I have pushed the new commit that should fix this issue. The valid SOC values are only reported on node # 0 and Core values on node # 1 // edit: it should fix Zen/Zen+ threadrippers and EPYCs

ocerman commented 4 years ago

It would be nice if any 1st/2nd gen Threadripper user ( @terroreek @sitic @SecretChief ) could test this.
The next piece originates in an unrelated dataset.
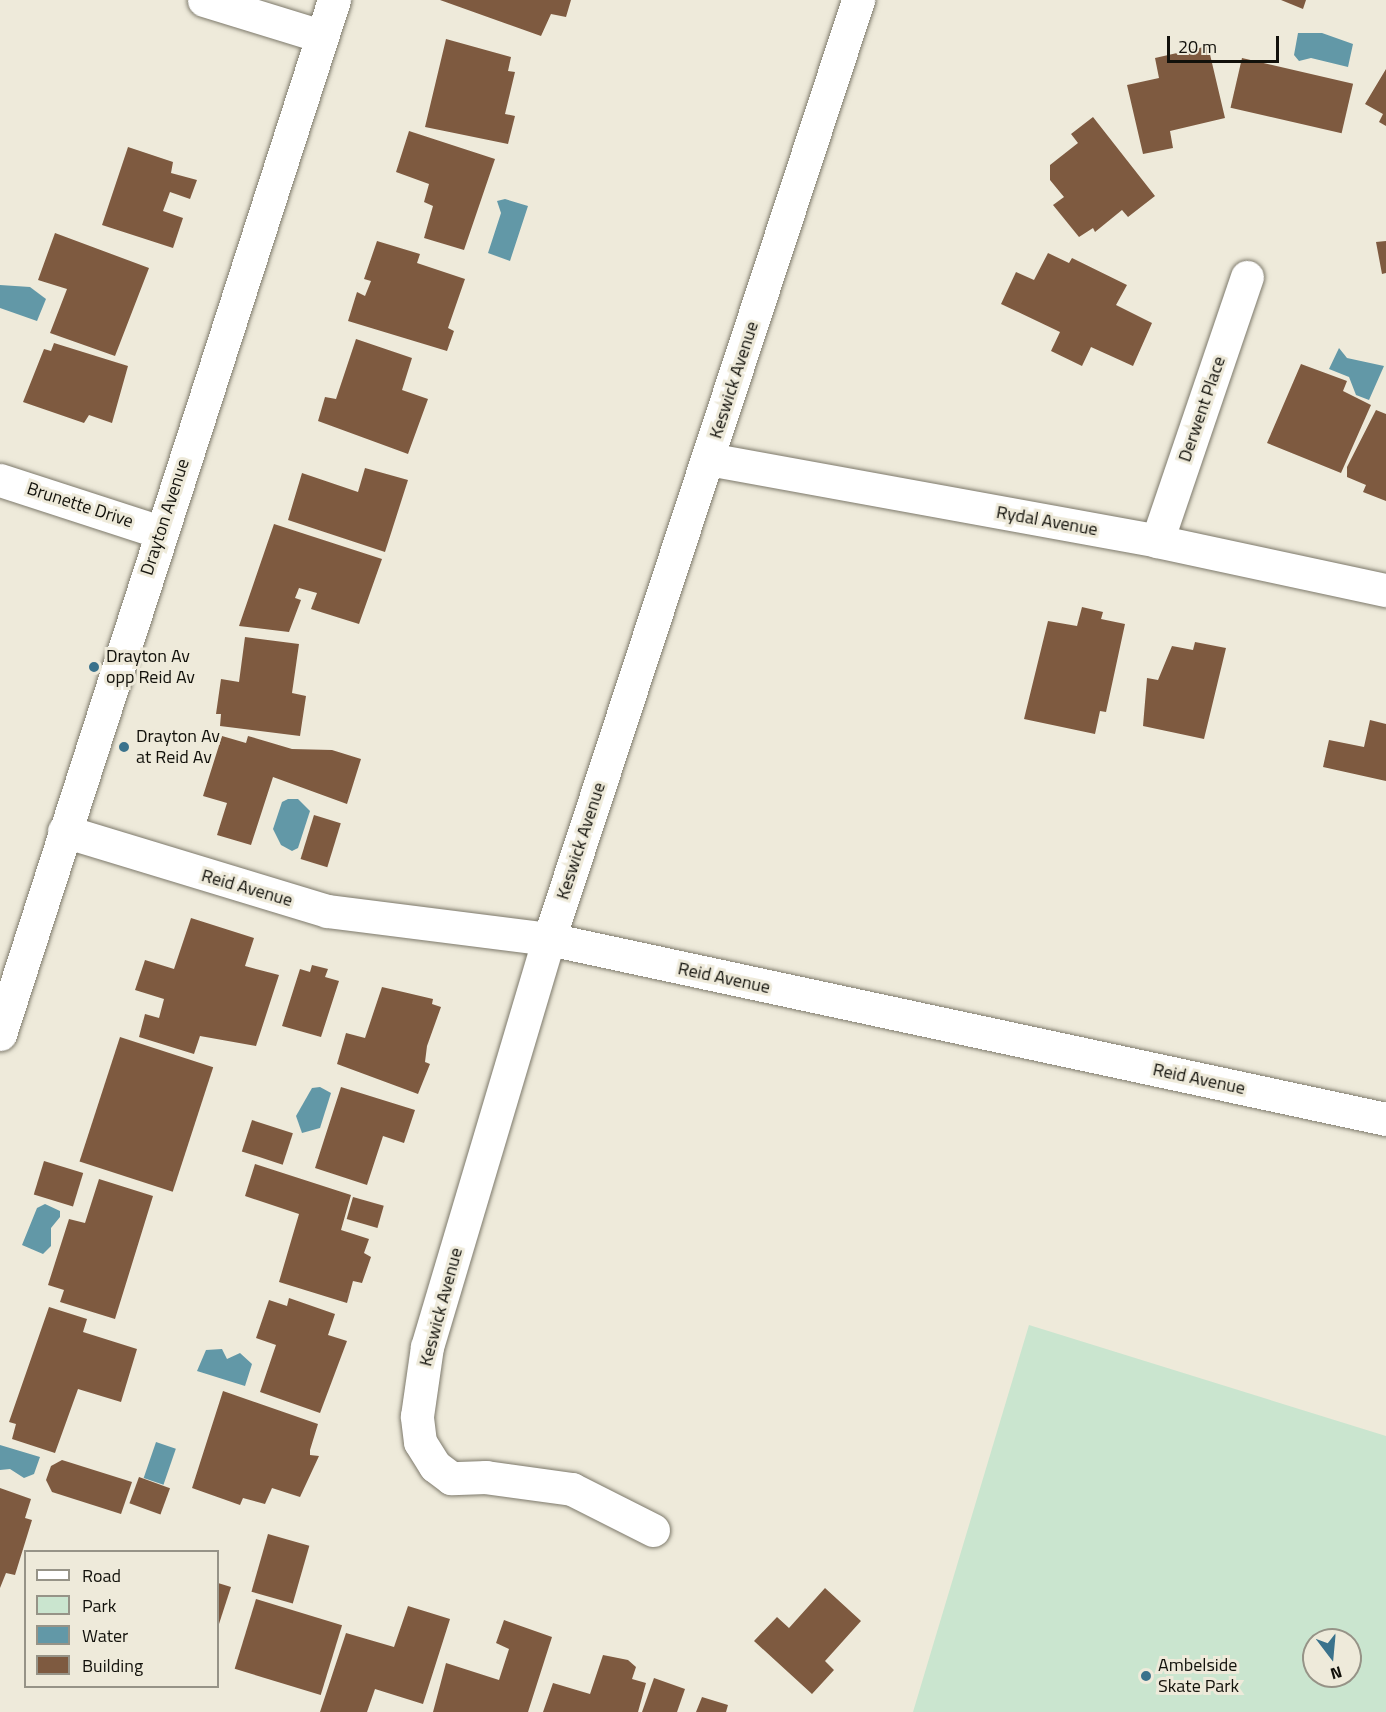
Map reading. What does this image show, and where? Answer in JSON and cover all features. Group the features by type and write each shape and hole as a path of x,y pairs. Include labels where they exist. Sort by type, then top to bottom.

terroreek commented 4 years ago

@ocerman I'll try to get that for you on my 2nd Gen TR, I'll try to get that for you on the weekend. On my 3960x, I have the following from zenpower;

zenpower-pci-00c3
Adapter: PCI adapter
SVI2_SoC:      1.08 V  
Tdie:         +49.1°C  (high = +95.0°C)
Tctl:         +49.1°C  
Tccd1:        +36.0°C  
SVI2_P_SoC:   24.20 W  
SVI2_C_SoC:   22.37 A  
sitic commented 4 years ago

TR 2950X, seems to work great, thanks!

zenpower-pci-00c3
Adapter: PCI adapter
SVI2_SoC:    825.00 mV 
Tdie:         +67.6°C  (high = +95.0°C)
Tctl:         +94.6°C  
SVI2_P_SoC:   18.45 W  
SVI2_C_SoC:   22.37 A  

zenpower-pci-00cb
Adapter: PCI adapter
SVI2_Core:     1.16 V  
Tdie:         +67.5°C  (high = +95.0°C)
Tctl:         +94.5°C  
SVI2_P_Core: 163.52 W  
SVI2_C_Core: 143.41 A 

asuswmisensors-isa-0000
Adapter: ISA adapter
CPU Core Voltage:          1.18 V  
CPU SOC Voltage:         850.00 mV 
DRAM AB Voltage:           1.16 V  
DRAM CD Voltage:           1.18 V  
1.8V PLL Voltage:          1.77 V  
+12V Voltage:             11.90 V  
+5V Voltage:               4.93 V  
3VSB Voltage:              3.29 V  
VBAT Voltage:              3.18 V  
AVCC3 Voltage:             3.29 V  
SB 1.05V Voltage:          1.06 V  
CPU Core Voltage:          1.12 V  
CPU SOC Voltage:         820.00 mV 
DRAM AB Voltage:           1.20 V  
DRAM CD Voltage:           1.20 V  
[...]
CPU Temperature:          +67.0°C  
CPU Socket Temperature:   +52.0°C  
[...]
CPU VRM Output Current:  132.00 A  

I'll note that asuswmisensors reports two sets of values via the WMI interface of the UEFI because they are from two different sources apparently, see electrified/asus-wmi-sensors#4.

ocerman commented 4 years ago

@sitic looks good, thanks.

I will let this opened for a while and if no problems will be reported in the next few days, I will close this issue.